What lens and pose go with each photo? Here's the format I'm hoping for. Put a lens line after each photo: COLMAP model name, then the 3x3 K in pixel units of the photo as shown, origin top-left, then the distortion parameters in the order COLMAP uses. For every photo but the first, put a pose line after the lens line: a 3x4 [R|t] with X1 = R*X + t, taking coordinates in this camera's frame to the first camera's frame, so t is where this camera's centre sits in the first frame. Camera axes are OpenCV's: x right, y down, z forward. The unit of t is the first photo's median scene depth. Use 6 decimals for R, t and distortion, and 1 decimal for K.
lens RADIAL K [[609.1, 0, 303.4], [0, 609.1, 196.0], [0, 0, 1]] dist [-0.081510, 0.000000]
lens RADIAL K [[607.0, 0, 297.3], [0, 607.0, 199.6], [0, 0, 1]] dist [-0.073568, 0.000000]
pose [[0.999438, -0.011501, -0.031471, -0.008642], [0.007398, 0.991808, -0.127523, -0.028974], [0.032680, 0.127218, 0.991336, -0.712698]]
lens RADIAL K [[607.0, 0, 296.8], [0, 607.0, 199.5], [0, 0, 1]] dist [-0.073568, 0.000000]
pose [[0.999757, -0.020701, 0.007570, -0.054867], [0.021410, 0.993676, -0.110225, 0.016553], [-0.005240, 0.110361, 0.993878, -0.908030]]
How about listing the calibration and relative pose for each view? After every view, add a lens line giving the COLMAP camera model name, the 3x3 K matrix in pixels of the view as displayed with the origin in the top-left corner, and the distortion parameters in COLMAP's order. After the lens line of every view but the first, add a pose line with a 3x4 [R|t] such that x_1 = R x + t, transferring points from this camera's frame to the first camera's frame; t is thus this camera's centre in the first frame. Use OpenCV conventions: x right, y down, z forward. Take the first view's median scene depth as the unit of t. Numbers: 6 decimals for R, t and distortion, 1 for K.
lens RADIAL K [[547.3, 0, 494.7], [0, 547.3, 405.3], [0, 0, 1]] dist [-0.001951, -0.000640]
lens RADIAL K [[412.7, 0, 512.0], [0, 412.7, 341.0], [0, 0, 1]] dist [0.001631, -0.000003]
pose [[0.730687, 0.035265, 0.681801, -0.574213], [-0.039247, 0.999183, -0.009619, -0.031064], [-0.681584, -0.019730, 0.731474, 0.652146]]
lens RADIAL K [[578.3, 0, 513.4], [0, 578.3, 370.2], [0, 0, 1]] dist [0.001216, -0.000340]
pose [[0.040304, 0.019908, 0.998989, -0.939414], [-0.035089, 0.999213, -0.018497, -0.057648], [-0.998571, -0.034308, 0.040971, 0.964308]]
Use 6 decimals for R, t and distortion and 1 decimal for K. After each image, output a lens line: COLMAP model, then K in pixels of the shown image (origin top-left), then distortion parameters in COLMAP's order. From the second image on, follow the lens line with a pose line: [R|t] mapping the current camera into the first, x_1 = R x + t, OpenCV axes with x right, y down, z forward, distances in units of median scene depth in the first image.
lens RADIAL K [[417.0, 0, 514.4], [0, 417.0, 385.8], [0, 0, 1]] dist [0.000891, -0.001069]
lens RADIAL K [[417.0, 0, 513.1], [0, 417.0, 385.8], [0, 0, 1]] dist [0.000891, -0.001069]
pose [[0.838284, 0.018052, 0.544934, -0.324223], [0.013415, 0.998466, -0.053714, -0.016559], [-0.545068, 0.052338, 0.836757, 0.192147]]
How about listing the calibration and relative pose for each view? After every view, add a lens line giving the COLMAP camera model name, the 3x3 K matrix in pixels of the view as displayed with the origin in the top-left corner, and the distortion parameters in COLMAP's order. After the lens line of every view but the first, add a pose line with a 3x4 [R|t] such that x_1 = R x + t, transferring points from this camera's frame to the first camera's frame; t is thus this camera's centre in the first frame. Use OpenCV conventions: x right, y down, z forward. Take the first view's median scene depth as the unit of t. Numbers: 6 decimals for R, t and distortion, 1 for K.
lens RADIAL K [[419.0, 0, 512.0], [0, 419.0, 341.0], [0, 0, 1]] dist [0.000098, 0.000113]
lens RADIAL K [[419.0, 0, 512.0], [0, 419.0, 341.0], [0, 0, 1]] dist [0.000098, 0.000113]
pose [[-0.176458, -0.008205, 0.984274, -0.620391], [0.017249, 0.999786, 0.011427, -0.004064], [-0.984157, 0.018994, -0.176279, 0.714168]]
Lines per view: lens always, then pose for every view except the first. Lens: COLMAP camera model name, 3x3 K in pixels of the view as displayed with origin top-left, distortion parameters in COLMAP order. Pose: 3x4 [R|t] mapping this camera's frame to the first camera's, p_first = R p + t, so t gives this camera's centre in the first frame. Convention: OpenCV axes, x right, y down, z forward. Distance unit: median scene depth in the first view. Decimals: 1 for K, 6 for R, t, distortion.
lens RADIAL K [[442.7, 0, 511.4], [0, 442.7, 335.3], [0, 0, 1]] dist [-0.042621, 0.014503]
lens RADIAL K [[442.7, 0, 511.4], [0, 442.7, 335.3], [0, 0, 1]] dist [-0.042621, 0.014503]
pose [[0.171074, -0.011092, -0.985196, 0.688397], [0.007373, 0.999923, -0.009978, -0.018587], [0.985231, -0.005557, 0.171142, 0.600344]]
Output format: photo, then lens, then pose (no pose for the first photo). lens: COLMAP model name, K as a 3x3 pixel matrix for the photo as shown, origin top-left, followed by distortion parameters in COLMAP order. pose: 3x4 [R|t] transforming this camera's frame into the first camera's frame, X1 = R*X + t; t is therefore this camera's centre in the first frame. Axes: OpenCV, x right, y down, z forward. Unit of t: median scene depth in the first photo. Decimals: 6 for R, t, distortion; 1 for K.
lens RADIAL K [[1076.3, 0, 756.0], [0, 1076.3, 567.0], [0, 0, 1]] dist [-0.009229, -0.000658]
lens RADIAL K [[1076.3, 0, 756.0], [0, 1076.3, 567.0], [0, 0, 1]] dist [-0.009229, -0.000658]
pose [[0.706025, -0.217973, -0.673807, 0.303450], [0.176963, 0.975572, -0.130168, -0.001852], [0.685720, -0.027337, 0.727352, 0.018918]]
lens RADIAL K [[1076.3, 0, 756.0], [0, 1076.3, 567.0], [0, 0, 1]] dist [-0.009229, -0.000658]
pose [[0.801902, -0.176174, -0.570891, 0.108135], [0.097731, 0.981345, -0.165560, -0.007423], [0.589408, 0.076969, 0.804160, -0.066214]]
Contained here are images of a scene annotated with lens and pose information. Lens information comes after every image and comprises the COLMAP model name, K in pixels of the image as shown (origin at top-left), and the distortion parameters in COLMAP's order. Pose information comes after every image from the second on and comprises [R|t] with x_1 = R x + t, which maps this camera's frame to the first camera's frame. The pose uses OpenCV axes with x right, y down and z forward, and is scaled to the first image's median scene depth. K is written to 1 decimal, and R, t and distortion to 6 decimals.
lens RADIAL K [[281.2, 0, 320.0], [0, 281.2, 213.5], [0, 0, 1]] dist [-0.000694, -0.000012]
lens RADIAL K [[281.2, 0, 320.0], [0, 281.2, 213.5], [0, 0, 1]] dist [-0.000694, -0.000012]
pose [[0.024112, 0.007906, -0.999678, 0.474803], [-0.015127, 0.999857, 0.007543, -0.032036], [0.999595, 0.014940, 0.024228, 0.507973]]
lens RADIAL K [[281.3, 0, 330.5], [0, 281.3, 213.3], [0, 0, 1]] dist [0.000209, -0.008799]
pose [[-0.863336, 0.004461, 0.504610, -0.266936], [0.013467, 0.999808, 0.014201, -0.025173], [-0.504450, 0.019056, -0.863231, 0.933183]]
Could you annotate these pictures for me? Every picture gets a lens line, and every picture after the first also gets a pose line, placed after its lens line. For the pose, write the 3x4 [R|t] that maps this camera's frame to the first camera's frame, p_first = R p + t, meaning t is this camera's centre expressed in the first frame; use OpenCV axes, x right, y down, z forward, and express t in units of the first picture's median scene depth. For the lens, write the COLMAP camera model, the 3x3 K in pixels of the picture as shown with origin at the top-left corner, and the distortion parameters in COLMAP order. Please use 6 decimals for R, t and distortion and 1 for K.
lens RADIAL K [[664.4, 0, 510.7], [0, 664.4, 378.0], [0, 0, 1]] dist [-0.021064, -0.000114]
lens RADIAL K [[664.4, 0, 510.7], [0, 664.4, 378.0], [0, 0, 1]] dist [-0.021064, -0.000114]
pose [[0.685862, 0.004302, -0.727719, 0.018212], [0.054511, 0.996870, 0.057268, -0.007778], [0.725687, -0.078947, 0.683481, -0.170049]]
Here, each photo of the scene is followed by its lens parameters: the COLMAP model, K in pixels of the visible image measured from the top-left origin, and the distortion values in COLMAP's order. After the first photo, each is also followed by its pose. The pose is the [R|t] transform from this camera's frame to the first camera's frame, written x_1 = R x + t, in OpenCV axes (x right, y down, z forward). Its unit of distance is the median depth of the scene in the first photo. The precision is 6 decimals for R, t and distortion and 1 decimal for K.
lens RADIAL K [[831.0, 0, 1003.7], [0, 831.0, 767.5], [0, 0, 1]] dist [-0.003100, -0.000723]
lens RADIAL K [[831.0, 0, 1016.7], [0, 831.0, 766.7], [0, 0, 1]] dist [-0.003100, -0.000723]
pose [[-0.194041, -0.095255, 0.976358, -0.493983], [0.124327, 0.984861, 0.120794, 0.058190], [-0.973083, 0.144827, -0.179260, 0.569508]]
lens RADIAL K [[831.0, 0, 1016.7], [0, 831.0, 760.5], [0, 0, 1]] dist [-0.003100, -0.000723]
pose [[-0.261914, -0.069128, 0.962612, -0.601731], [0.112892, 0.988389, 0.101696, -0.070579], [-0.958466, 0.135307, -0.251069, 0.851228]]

--------------------------------------------------

Return, word for word, the lines from the one containing "Could you annotate" through the end of the data above, both ends included, and nothing else.

Could you annotate these pictures for me? Every picture gets a lens line, and every picture after the first also gets a pose line, placed after its lens line. For the pose, write the 3x4 [R|t] that maps this camera's frame to the first camera's frame, p_first = R p + t, meaning t is this camera's centre expressed in the first frame; use OpenCV axes, x right, y down, z forward, and express t in units of the first picture's median scene depth. For the lens, write the COLMAP camera model, the 3x3 K in pixels of the picture as shown with origin at the top-left corner, and the distortion parameters in COLMAP order. Please use 6 decimals for R, t and distortion and 1 for K.
lens RADIAL K [[664.4, 0, 510.7], [0, 664.4, 378.0], [0, 0, 1]] dist [-0.021064, -0.000114]
lens RADIAL K [[664.4, 0, 510.7], [0, 664.4, 378.0], [0, 0, 1]] dist [-0.021064, -0.000114]
pose [[0.685862, 0.004302, -0.727719, 0.018212], [0.054511, 0.996870, 0.057268, -0.007778], [0.725687, -0.078947, 0.683481, -0.170049]]
Here, each photo of the scene is followed by its lens parameters: the COLMAP model, K in pixels of the visible image measured from the top-left origin, and the distortion values in COLMAP's order. After the first photo, each is also followed by its pose. The pose is the [R|t] transform from this camera's frame to the first camera's frame, written x_1 = R x + t, in OpenCV axes (x right, y down, z forward). Its unit of distance is the median depth of the scene in the first photo. The precision is 6 decimals for R, t and distortion and 1 decimal for K.
lens RADIAL K [[831.0, 0, 1003.7], [0, 831.0, 767.5], [0, 0, 1]] dist [-0.003100, -0.000723]
lens RADIAL K [[831.0, 0, 1016.7], [0, 831.0, 766.7], [0, 0, 1]] dist [-0.003100, -0.000723]
pose [[-0.194041, -0.095255, 0.976358, -0.493983], [0.124327, 0.984861, 0.120794, 0.058190], [-0.973083, 0.144827, -0.179260, 0.569508]]
lens RADIAL K [[831.0, 0, 1016.7], [0, 831.0, 760.5], [0, 0, 1]] dist [-0.003100, -0.000723]
pose [[-0.261914, -0.069128, 0.962612, -0.601731], [0.112892, 0.988389, 0.101696, -0.070579], [-0.958466, 0.135307, -0.251069, 0.851228]]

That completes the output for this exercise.